I spent several hours going through the tutorial, and I found it amazingly easy to use. I loved that it was a written manual, not a video one, so it was easy to start at stop at my leisure. I felt my brain getting kind of full at around the 45 minute to one hour mark, so I was able to stop when I felt like I needed a break. The manual is clear and explains things in an easy, step-by-step method. If you give yourself a little time to learn it, you’ll be a master in no time. I am now using Scrivener for both my blogging and my novel writing and I ABSOLUTELY LOVE IT.

Briefly, here’s what it can do for you:

– You can keep all your research for your project all in one place. Your files are all kept in a Binder on the lefthand side of your screen.

– You can break your work down into as many files as you want. I am currently writing a paranormal romance series, and many of the characters and locations appear in all three books. So, I have my character bios – broken down by each character in a different file – and my research on locations, facts, and more are located in the binder.

– You can easily break your book down into an individual file for each chapter. When you’re done, you simply export the book and it will combine all the chapters into one.

– You can keep your outline (if you’re an outliner/ plotter like me) there for quick and easy reference.

– You can easily split the screen and work on two docs at once. I LOVE this feature when I’m working with a beta reader. I keep the critiqued chapters on the bottom of the screen while I work on the draft at the top.

– You can save all your work on the whole project all at once. I used to painstakingly save all my individual docs that I had open (which was a lot) one at a time, first on Google Drive then on my key as backup.

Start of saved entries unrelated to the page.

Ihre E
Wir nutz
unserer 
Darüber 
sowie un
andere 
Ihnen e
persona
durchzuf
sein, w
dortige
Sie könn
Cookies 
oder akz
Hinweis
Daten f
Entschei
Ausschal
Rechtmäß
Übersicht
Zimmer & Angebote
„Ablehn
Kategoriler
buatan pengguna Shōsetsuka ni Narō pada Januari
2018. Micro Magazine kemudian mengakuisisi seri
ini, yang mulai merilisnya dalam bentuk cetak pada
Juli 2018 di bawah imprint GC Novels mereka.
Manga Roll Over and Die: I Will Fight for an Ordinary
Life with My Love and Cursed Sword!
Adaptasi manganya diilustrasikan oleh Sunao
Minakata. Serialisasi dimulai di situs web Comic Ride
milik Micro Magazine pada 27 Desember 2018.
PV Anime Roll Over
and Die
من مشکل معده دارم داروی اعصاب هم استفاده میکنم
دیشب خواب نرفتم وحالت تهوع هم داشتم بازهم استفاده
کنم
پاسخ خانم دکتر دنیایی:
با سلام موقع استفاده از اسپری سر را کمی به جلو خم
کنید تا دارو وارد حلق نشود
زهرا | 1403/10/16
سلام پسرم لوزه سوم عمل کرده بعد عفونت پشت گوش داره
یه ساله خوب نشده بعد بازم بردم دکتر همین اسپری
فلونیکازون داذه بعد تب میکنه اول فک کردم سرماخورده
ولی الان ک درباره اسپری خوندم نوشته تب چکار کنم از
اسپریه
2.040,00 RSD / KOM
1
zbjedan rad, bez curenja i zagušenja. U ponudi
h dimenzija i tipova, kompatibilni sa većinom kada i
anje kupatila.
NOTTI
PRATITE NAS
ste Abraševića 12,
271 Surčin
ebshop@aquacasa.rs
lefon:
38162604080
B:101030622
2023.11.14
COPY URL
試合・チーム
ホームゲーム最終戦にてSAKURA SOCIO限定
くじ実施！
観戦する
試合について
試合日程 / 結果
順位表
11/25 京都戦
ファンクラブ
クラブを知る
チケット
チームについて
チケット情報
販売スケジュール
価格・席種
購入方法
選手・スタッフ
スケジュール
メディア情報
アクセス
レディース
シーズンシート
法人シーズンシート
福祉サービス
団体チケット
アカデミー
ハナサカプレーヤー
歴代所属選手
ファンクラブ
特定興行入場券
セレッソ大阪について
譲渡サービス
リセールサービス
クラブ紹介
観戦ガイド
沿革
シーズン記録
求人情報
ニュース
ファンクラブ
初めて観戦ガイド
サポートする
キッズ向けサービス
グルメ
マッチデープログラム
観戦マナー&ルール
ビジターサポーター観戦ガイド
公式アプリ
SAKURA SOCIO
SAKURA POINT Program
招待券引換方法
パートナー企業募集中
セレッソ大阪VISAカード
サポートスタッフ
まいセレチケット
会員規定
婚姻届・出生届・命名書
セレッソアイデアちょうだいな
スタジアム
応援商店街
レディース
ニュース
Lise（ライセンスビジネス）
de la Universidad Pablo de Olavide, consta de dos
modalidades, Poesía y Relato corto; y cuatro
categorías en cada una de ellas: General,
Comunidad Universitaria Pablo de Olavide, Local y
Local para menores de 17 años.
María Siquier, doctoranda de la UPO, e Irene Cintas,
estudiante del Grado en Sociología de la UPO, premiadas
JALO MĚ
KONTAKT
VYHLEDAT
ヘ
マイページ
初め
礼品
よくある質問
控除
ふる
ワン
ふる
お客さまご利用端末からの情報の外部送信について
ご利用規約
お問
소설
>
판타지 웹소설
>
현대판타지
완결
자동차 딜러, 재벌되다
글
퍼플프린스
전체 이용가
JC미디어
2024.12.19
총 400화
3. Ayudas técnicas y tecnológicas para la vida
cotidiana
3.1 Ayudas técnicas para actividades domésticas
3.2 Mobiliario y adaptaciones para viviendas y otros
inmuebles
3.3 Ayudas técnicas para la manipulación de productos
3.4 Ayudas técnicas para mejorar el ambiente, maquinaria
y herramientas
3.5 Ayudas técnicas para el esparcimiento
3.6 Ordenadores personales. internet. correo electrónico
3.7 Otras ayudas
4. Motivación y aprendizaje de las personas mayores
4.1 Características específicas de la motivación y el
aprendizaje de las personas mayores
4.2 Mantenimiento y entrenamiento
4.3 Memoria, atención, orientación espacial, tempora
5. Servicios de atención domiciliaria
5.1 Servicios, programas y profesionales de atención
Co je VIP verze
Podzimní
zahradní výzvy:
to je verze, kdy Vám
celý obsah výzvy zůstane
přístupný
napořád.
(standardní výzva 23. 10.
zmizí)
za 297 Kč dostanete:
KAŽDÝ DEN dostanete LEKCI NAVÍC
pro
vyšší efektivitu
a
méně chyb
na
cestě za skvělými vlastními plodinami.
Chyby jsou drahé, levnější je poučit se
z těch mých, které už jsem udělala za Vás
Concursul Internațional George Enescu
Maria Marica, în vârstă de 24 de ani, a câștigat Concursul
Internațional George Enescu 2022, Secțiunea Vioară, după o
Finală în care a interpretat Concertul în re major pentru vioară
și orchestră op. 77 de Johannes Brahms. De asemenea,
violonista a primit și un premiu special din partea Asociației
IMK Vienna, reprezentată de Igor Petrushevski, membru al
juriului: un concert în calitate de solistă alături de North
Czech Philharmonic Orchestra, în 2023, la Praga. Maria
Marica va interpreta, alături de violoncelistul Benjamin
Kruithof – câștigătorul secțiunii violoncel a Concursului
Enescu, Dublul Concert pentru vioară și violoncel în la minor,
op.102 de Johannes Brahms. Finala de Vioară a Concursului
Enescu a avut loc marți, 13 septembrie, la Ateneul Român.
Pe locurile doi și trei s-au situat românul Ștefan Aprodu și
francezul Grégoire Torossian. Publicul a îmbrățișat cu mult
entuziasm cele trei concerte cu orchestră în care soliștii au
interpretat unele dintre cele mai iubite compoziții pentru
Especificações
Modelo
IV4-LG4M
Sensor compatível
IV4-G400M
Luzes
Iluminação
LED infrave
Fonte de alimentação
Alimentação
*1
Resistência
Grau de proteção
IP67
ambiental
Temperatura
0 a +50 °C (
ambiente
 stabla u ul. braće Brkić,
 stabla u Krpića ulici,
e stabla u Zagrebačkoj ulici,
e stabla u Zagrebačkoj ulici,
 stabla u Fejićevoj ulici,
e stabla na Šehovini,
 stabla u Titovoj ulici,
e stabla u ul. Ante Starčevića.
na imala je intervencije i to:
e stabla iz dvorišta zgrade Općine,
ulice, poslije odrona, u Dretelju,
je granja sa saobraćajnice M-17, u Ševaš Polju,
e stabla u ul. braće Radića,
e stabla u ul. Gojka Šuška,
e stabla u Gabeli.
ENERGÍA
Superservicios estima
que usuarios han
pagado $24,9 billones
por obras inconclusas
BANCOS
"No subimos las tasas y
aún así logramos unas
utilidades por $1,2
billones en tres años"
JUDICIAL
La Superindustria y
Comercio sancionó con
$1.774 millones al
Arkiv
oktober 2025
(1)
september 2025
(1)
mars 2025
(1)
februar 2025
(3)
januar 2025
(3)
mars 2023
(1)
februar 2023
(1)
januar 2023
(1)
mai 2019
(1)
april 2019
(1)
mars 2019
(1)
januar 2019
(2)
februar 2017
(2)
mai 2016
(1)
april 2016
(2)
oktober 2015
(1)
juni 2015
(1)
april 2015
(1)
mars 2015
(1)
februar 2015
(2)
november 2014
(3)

Now ALL the docs are in one place and you get to save the whole project all at once.  ** a word of warning. So far Google Drive doesn’t play nice with Scrivener, nor does One Drive. You DON’T want to save your project on the C Drive because your drive could crash and you could lose all your work. Dropbox is a great place to save your work since it’s a cloud. I use Dropbox then save it on my key once in a while as an extra backup. **

– When you’re done with your book draft, you can export it to another format, such as word. You can even export it to ebook format, though I haven’t tried that yet and I’m sure it would need additional, manual formatting after that.

Believe me, if I was able to use Scrivener successfully and immediately, a blind, deaf, monkey with its hands tied behind its back can do it. The authors of the Scrivener tutorial seem to realize that they are dealing with right-brained, temperamental, writerly types and offered encouragement accordingly throughout. Every once in a while, they encourage you to take a break and enjoy some tea and a biscuit (if you’re in the U.S., substitute with coffee and a donut).

All I can say is that I have found Scrivener to be well worth the relatively small amount of time and money investment. Now that I’m back to work full time while raising two kids and running a household, it’s really saved me time and gotten me organized.

What about you? Have you used Scrivener? Do you love it as I do??